The study will be stopped in case the 30-day mortality rate exceeds 20% (early stopping rule). A collaborating site will be temporarily closed in case of any death within the first 10 patients treated. A study arm will be closed in case of 2 deaths within the first 10 patients treated.
Future perspectives
The results of this study will allow the EORTC LCG to take the superior arm, if any, to a follow up study comparing e-PD to either no surgery or to EPP, based on the results of the MARS2 trial, currently running in the UK (36), which compares neo-adjuvant chemotherapy followed by (e-)PD or no (e-)PD, in analogy with its predecessor the MARS trial.
In addition, details of the surgical quality audit will allow to describe the variation in the e-PD procedure and standardize it for further trials and implementation.

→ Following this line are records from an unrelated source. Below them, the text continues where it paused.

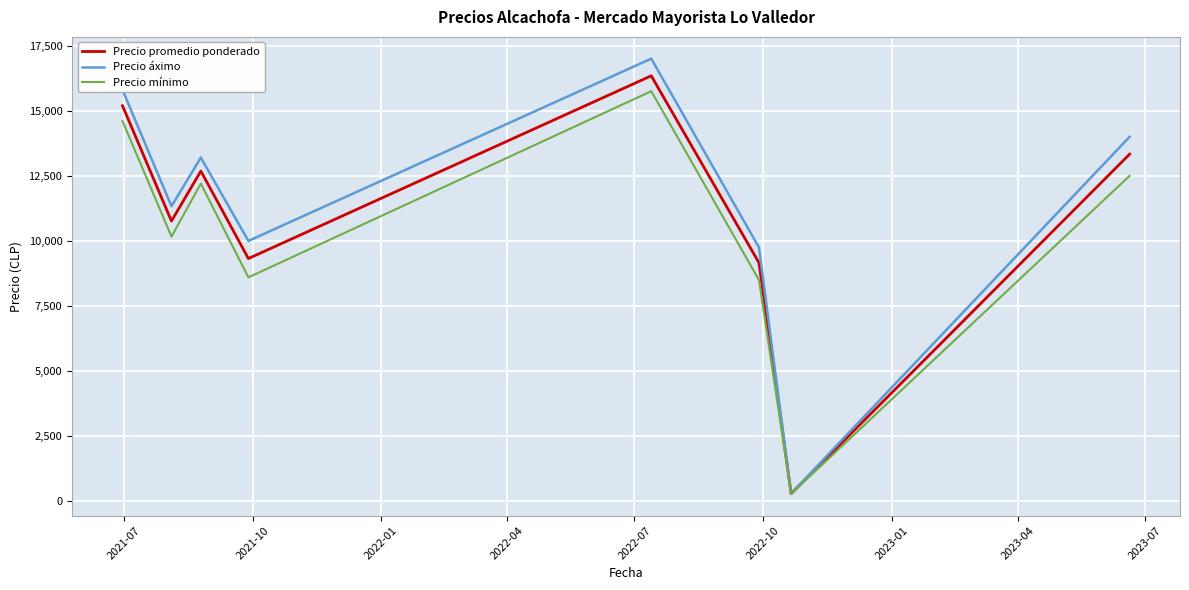

Reading left to right, transcribe all the data shown in this chart.

Precio promedio ponderado: 15190.8	10763.2	12683.6	9323.4	16341.0	9160.8	295.7	13332.5
Precio áximo: 15800.0	11333.3	13200.0	10000.0	17000.0	9750.0	300.0	14000.0
Precio mínimo: 14600.0	10166.7	12200.0	8600.0	15750.0	8500.0	288.3	12500.0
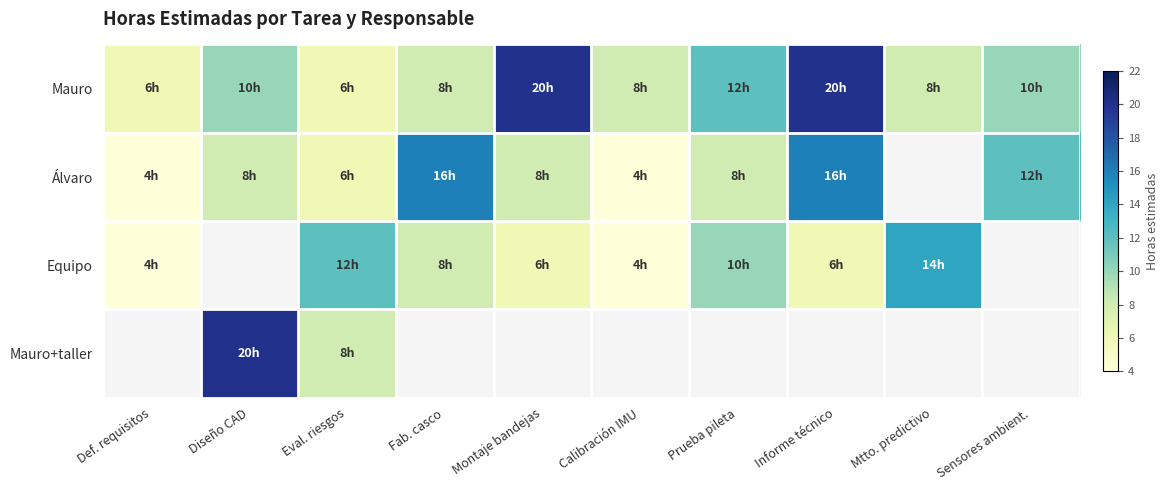

What is the difference between the maximum and minimum values in the Álvaro series?

12.0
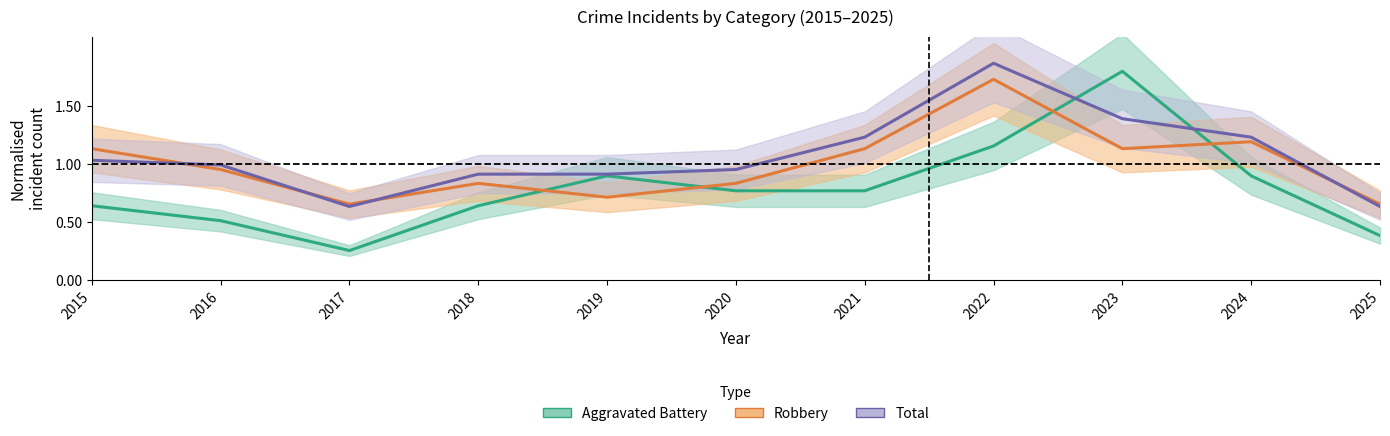

Reading right to left, list all the values displayed in this chart.

Aggravated Battery: 0.4	0.9	1.8	1.2	0.8	0.8	0.9	0.6	0.3	0.5	0.6
Robbery: 0.7	1.2	1.1	1.7	1.1	0.8	0.7	0.8	0.7	1.0	1.1
Total: 0.6	1.2	1.4	1.9	1.2	1.0	0.9	0.9	0.6	1.0	1.0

By randomizing the patients upfront, before the first intervention and analyzing by intention-to-treat, an exact starting point for survival to event estimation will be available, avoiding the trap of immortal time bias and addressing the issue of optimal sequencing of chemotherapy in its different aspects of efficacy and toxicity.
Conclusions
EORTC 1205 is an important trial in mesothelioma, which can help to shed light on the role of e-PD and the optimal sequencing of chemotherapy in a multimodality protocol, in addition to fostering collaboration between major surgical oncological centers and preparing for the next generation of multimodality trials in mesothelioma.
Acknowledgements
This work was supported by the European Organisation for Research and Treatment of Cancer.
Footnotes
Conflicts of Interest: The authors have no conflicts of interest to declare.